Per fortuna non soltanto cattive notizie ma, ogni tanto, qualche debole segnale di ripresa.I mutuari che nel colmo della crisi economica e degli stipendi sempre più bassi, prima di rischiare il fallimento totale, hanno chiesto una rinegoziazione del mutuo, potranno contare su un notevole vantaggio.Secondo quanto ha deciso e reso noto l’agenzia delle entrate, potranno essere, infatti, detratti fiscalmente non soltanto gli interessi passivi del mutuo vero e proprio, ma anche quelli derivanti dal conto accessorio. Quest’ultimo è proprio quello attivato al momento della rinegoziazione del mutuo. Il tutto fino a un massimo di quattromila euro.
La decisione è riferita a tutti coloro che hanno avuto accesso alla rinegoziazione in seguito alla convenzione del 29 maggio 2008 tra l’Abi, l’associazione delle banche italiane, e il ministero dell’Economia. Facendo un passo indietro, ad essere interessati dalla decisione chi sono nello specifico? Innanzitutto, bisogna dire che la rinegoziazione del mutuo prevista dalla convenzione garantiva la possibilità di trasformare il proprio finanziamento da tasso variabile in un mutuo a tasso fisso.
Una scelta questa alla quale si sono sentite costrette ad aderire moltissime famiglie, in un momento di equilibrio molto precario. In particolare, i problemi si sono fatti sentire quando l’indice Euribor ha cominciato a salire vertiginosamente, facendo preoccupare che aveva scelto la rata variabile. In ogni caso, attraverso la convenzione tra Abi e Ministero era possibile abbassare la rata mensile del mutuo, aumentando però la durata complessiva del finanziamento.
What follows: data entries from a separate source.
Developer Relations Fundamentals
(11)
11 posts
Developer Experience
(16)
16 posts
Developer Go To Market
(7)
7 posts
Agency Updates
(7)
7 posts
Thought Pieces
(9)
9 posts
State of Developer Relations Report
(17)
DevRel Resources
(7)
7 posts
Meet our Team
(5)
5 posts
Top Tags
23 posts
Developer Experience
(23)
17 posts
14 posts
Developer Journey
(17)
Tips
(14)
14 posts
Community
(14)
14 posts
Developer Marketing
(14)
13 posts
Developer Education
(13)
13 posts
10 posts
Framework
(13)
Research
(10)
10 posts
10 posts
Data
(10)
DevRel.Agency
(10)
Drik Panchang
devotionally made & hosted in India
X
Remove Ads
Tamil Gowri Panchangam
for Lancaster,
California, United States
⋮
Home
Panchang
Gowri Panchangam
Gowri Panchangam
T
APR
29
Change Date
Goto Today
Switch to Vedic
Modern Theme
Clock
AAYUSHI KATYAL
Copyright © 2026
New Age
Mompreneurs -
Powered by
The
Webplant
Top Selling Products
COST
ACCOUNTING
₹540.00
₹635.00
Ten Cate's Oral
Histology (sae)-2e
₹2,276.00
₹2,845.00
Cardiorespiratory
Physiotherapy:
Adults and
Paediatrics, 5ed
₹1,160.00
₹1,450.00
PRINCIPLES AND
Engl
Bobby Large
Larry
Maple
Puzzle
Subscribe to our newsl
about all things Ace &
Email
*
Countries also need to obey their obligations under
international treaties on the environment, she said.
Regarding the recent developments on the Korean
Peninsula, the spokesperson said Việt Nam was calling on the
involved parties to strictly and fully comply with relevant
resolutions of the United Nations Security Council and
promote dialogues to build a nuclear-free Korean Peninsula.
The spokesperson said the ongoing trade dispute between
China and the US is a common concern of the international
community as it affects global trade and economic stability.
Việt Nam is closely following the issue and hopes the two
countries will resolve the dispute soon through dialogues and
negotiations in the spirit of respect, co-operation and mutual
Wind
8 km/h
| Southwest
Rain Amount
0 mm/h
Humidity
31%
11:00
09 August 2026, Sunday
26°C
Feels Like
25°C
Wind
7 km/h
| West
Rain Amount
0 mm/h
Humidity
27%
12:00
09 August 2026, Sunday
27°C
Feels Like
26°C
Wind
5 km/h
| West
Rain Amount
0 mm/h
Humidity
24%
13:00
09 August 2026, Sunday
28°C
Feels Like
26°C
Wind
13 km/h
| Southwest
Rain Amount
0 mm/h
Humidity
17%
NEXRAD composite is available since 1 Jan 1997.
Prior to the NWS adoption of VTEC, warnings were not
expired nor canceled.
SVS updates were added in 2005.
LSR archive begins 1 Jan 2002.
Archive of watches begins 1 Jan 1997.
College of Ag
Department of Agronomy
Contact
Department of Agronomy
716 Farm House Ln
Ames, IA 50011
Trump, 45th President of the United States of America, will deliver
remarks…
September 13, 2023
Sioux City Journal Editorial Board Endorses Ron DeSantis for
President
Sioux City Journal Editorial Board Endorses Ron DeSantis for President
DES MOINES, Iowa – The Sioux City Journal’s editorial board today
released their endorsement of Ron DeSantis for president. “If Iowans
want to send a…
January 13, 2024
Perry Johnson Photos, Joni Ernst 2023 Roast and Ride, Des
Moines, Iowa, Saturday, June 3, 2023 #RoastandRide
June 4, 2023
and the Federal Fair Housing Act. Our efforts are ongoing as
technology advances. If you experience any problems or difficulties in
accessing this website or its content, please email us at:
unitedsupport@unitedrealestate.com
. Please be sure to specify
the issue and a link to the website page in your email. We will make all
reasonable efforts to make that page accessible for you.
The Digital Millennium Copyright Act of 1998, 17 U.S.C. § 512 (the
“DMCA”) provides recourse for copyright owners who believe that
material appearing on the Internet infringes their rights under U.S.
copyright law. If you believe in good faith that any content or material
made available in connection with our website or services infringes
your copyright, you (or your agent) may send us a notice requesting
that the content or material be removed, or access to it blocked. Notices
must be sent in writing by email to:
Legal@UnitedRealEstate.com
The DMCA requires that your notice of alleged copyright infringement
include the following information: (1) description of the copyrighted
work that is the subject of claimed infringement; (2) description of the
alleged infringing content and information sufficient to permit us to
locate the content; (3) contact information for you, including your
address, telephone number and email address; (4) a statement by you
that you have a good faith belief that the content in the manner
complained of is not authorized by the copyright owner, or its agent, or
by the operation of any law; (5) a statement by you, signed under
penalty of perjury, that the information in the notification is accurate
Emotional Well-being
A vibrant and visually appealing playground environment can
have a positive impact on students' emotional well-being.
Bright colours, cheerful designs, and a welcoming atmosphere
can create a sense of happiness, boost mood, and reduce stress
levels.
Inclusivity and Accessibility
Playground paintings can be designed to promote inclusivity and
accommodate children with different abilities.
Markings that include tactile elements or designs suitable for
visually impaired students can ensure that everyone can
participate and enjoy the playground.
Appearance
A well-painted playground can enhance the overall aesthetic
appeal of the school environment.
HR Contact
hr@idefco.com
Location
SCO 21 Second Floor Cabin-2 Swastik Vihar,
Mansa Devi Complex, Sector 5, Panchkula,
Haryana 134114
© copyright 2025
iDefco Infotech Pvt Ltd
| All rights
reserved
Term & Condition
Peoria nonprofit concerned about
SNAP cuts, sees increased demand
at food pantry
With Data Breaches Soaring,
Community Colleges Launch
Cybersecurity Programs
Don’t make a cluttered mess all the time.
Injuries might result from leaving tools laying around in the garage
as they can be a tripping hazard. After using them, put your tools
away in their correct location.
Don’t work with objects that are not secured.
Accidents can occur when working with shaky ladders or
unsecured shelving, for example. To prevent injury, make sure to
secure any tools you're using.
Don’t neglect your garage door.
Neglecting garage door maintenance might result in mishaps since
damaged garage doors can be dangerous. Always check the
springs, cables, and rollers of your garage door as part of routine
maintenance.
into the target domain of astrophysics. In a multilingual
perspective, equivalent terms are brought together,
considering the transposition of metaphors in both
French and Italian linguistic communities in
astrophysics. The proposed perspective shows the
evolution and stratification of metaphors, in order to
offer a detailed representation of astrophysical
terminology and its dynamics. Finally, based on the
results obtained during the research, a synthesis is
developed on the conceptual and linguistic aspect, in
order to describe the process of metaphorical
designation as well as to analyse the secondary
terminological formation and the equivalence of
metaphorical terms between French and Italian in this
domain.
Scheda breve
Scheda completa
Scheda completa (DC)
La differenza tra la rata prevista dal primo piano di ammortamento e quella (più bassa) del piano rinegoziato era successivamente addebbitata su un conto di finanziamento accessorio.Come ha confermato l’Abi:“il conto di finanziamento accessorio rappresenta per il mutuatario un debito nei confronti della banca, produttivo di interessi, capitalizzabili annualmente, al tasso annuo più favorevole per il cliente tra quello che si ottiene in base al tasso di interesse fisso (IRS) a dieci anni, maggiorato di uno spread massimo di 0,50 punti percentuali, e quello contrattualmente previsto, come determinati alla data di rinegoziazione”.